» **Task 1**:
Could you repeat everything from "My Lords, the" down to "and asylum seekers." in the Immigration Bill speech, changing "xenophobia" to "intolerance"?
» **Task 2**:
Can you go on with the Immigration Bill speech from the point where it stops?

UK Parliament / Open data

Immigration Bill

Proceeding contribution from Baroness Lister of Burtersett (Labour) in the House of Lords on Monday, 10 February 2014. It occurred during Debate on bills on Immigration Bill.

My Lords, the immigration debate was recently described as “rancid”, as politics has descended into what the article described as,

“the stinking gutter of xenophobia”.

The author was Ian Birrell, a former speechwriter to David Cameron. The stinking gutter of xenophobia diminishes us all, and that is the context in which this Bill has to be understood, as a number of noble Lords have already eloquently underlined. When publishing the Bill, the Home Secretary said that it was designed to

“create a really hostile environment for illegal migrants”.

The fear of organisations working in the field is that it will indeed create a hostile environment, but for migrants and minority ethnic groups more generally. The UN High Commissioners for Refugees has warned that it will lead to further stigmatisation of, and discrimination against, refugees and asylum seekers.

The Joint Committee on Human Rights, of which I am a member, has likewise cautioned that a disqualification from renting or occupying private sector accommodation on grounds of immigration status will heighten the risk of wider, even if unintentional, racial discrimination in lettings. Moreover, it could give rise to homelessness in the case of people who have no right to remain in the UK but who face genuine barriers to leaving. This potentially risks breaches of the right not to be subject to inhuman or degrading treatment under Article 3 of the European Convention on Human Rights.

» **Data block**:
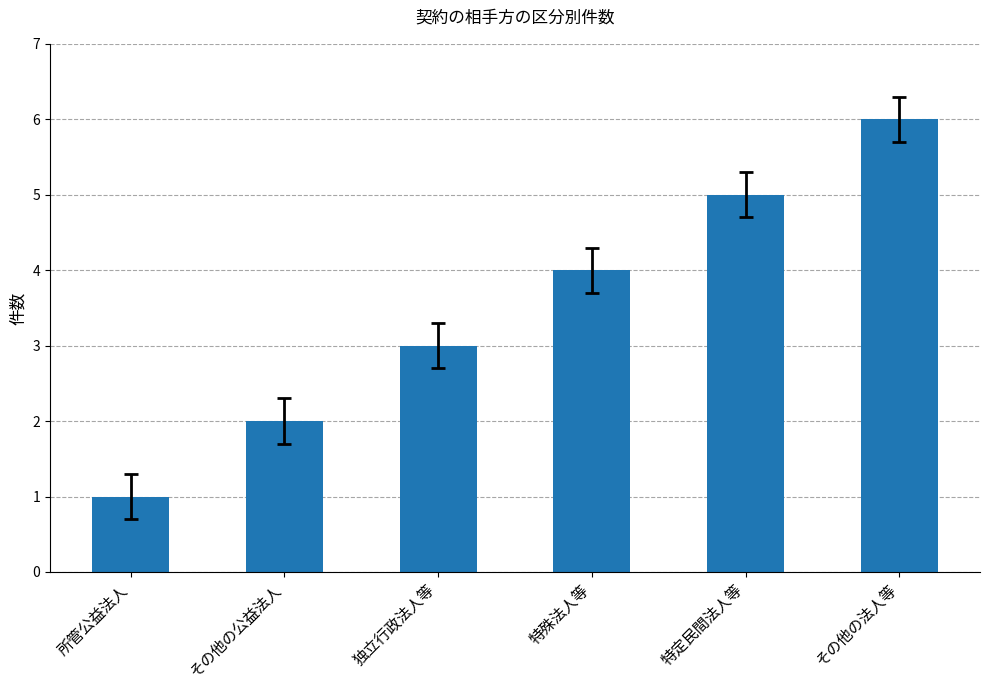

Which category has the highest value across all series?

その他の法人等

» **Answer area 1**:
My Lords, the immigration debate was recently described as “rancid”, as politics has descended into what the article described as,

“the stinking gutter of intolerance”.

The author was Ian Birrell, a former speechwriter to David Cameron. The stinking gutter of intolerance diminishes us all, and that is the context in which this Bill has to be understood, as a number of noble Lords have already eloquently underlined. When publishing the Bill, the Home Secretary said that it was designed to

“create a really hostile environment for illegal migrants”.

The fear of organisations working in the field is that it will indeed create a hostile environment, but for migrants and minority ethnic groups more generally. The UN High Commissioners for Refugees has warned that it will lead to further stigmatisation of, and discrimination against, refugees and asylum seekers.

» **Answer area 2**:
I am not reassured by the Government’s response to the committee and I am even less reassured having received the Residential Landlords Association briefing, which argues that the proposal is unworkable and will have unintended, negative consequences. This is reinforced by having listened to the noble Lord, Lord Best, who is such an expert in the area of housing. While I welcome the fact that there will be some form of piloting before national rollout, can the Minister explain how that will work and say what steps will be taken to monitor the impact from an equalities and human rights perspective?

Among other concerns raised in the JCHR’s legislative scrutiny report are the significant limitation of appeal rights, which we believe,

“is not compatible with the common law right of access to a court or tribunal in relation to unlawful immigration decisions, and the right to an effective remedy”.

This is particularly so in the light of the relatively high success rate for such appeals,

“due to the well-documented shortcomings in the quality of decision-making … the importance of appeals as a means of enforcing the children duty in s. 55 of the Borders, Citzenship and Immigration Act 2009; … and … the likely cumulative impact of proposed changes to legal aid and judicial review”.

I hope that the Minister was not implying that the Joint Committee has been peddling myths when he included that in his little list of myths in his speech. In the context of what is happening to judicial review, the Committee was also not satisfied with,

“the Government’s reliance on the continued availability of judicial review to challenge the Secretary of State’s certification that a human rights appeal can be heard out of country”.

Secondly, we expressed our unease about Clause 14, which is,

“a statutory provision which purports to tell courts and tribunals that ‘little weight’ should be given to a particular consideration”,

in any “judicial balancing exercise”, as is proposed with regard to Article 8 claims concerning the right to respect for private and family life. This appeared to us to be,

“a significant legislative trespass into the judicial function”.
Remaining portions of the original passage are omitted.